Editorial
A win for the ages
Years of effort and campaigning by many people who care deeply about our public health system has paid dividends with the state government backing off on its plans to privatise Wyong, Bowral and Goulburn hospitals.
The peerless Nelson Mandela once said: “It always seems impossible till it’s done”.
This is certainly a sentiment we should hold onto when, as we often do, we go toe to toe with powerful vested interests in business, media and government who wish to sweep away public goods and services that have taken generations to build.
For a good forty years now our world-class public service has been white-anted and eroded by privatisations and outsourcing. Last year we needed four pages of The Lamp to list the sell offs here in NSW that had happened or were in play.

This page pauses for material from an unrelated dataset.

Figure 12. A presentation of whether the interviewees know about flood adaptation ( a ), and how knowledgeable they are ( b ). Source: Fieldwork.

This mania to inject the profit motive into all public services seemed to reach its apogee with the Baird government decision to gift five regional hospitals to the private sector.

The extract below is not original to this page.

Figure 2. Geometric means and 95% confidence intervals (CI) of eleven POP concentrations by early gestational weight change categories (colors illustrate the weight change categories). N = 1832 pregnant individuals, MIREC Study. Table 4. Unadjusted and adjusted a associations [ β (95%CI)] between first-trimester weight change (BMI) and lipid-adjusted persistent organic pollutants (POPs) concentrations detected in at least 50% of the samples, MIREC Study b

It was an action we saw coming and we warned the community in a very high profile campaign before the last state election what the government had in mind.
Of course we took a lot of heat and vitriol for our position. That has never blunted our determination to do the right thing for our patients.

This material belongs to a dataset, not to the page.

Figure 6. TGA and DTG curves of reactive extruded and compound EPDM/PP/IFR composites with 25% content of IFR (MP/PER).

Over these many decades when governments have privatised whatever they could they have never been stopped. We have now drawn a line in the sand.
We need to be clear. This is a very significant win. It could never have been achieved without the full-blooded commitment of nurses and midwives, the support of their local communities and the solidarity among health unions that created the intense pressure which forced the government to back down.
We remain resolute in our belief that a strong, properly resourced public health system is the foundation stone for the well being of Australians.
Maitland and Shellharbour/Port Kembla need our help
As great as the victory at Wyong and Bowral is, we now need to maintain our focus to reverse the privatisations at Shellharbour/Port Kembla and Maitland.
There is still much work to be done and the nurses and midwives at these hospitals and the communities they serve need and deserve our support.
The Berejiklian government has announced it will seek a not-for-profit organisation to build and run the new Maitland Hospital.
Do not be fooled. This is more of the same.
Contrary to what the government claims, this is not the same relationship NSW Health has with Newcastle’s Calvary Mater or Sydney’s St Vincent’s Hospital.
It will have the same contractual arrangement as in other public-private partnership proposals, such as the new Northern Beaches Hospital.
At Maitland, not-for-profit organisations have been offered the same contract as for-profit corporations, and the model will still be surplus driven.
The same dangers and threats will exist for nurses and midwives at Maitland as at the Northern Beaches hospital. Staff will only be guaranteed employment with existing conditions for two years. This means, after this time, staff will be forced over to a new enterprise agreement that will be unlikely to include ratios.
This union will never back down from defending the public health system. The Government’s intention to seek a “not for profit” tender for Maitland Hospital proves to us that every battle has its low points but we should never be deterred. If we stand up for what’s right, community and union power will prevail and the Wyong, Bowral and Goulburn communities have retained their public hospitals as a result of it.